Asked Thursday if she would disclose her medical history to the public, she said: “They can have the truth completely. I will be perfectly willing to answer any question.”

Malacañang was asked Thursday after Santiago’s statement if it thought it was important for presidential aspirants to disclose their health records.

Communication Secretary Herminio Coloma Jr. replied that commenting on the health of those who want to replace President Aquino in Malacañang was best left to the voters.

“With regard to concerns over the health of the other candidates, we prefer that the Filipino people themselves make the assessment,” Coloma said.

President Aquino’s health has come under question several times, especially when he missed a meeting with International Monetary Fund Managing Director Christine Lagarde in November 2012 because of a severe cough and cold.

The two met on the sidelines of the World Economic Forum in Davos, Switzerland, in January.

A heavy smoker, Mr. Aquino was also reported to have collapsed last summer, but the report was not proven.

The Palace vehemently denied the report.

When the President was again reported to have a cold, the Palace blamed it on his pollen allergy.

On Thursday Coloma said Mr. Aquino had kept himself “healthy and fit” in the five years and a half that he had been in office.

Clean bill of health

Santiago, who missed serving on the International Criminal Court and took a long leave of absence from the Senate because of poor health, said on Tuesday that her doctor had given her a clean bill of health and she was ready to seek again the presidency.

The source said Santiago was physically fit to run for President, as she had “contained” her illness.

This will be her third run for Malacañang.
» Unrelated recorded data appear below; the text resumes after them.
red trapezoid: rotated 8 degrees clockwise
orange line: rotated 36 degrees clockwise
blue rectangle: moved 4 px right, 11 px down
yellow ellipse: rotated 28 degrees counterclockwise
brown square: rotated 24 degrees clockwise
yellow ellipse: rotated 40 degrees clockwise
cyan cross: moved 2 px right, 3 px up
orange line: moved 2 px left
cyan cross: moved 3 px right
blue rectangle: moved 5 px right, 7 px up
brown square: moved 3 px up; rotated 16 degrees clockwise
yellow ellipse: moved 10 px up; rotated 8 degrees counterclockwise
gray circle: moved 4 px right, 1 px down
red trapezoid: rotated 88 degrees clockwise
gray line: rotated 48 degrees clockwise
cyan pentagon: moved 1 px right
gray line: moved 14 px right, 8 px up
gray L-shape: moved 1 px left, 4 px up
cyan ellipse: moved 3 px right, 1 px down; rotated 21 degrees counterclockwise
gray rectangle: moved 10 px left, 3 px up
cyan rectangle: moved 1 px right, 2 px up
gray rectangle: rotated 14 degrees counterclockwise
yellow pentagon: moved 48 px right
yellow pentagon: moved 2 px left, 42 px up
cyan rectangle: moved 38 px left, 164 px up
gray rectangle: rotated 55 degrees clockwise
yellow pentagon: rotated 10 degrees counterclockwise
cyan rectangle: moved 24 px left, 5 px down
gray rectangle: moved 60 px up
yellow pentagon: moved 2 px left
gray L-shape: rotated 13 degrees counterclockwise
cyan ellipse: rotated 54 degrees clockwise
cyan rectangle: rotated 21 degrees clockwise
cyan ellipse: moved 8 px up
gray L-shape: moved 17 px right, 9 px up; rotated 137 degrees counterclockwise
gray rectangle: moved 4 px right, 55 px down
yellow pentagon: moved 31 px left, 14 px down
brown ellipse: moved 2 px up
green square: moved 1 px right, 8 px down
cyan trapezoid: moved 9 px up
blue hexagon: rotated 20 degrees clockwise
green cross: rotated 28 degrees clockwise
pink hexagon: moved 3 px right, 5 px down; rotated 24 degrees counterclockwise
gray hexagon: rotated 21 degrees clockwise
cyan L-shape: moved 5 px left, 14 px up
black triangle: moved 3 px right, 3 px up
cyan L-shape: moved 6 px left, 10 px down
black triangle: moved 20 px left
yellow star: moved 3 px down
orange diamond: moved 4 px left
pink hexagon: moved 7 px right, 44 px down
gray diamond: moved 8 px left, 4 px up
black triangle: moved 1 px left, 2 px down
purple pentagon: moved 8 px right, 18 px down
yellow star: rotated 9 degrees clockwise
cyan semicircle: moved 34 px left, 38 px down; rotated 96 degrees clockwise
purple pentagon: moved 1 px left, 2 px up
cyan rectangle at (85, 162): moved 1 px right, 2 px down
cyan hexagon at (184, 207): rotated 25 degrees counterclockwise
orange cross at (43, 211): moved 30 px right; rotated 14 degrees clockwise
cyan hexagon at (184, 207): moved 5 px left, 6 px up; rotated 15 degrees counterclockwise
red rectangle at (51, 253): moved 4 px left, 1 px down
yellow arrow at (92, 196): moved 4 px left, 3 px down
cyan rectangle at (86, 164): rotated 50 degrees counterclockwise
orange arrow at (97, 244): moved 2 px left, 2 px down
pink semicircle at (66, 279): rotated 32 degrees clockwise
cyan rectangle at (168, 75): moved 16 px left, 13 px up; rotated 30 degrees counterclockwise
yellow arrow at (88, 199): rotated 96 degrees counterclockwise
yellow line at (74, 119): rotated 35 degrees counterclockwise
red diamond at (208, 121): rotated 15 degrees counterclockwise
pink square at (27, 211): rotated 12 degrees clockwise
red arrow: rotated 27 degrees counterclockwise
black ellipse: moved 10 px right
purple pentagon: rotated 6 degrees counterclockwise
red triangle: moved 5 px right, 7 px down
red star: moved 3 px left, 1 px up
She first ran for President in 1992, with former Sen. Ramon Magsaysay Jr. as her running mate, but lost to Fidel V. Ramos.

She ran again in 1998, with former Sen. Francisco Tatad as her partner, but lost to Joseph Estrada.

Santiago will end her second straight term in the Senate in July 2016.

The source said Santiago was not making a token run for the presidency.

 Full Senate seat

Santiago, the source said, would form a full senatorial team to back her run with Marcos.

She is looking to adopt senatorial candidates from other teams like Sen. Teofisto Guingona III of the ruling Liberal Party (LP) or independent candidates like former Metropolitan Manila Development Authority (MMDA) Chair Francis Tolentino or possibly retired military generals interested in running for public office, the source said.

Tolentino quit the MMDA in disgrace last week and asked the LP to take him out of its senatorial slate after a barnyard show featuring the sexy dance group Playgirls at an LP event in Laguna province on Oct. 1 backfired on him.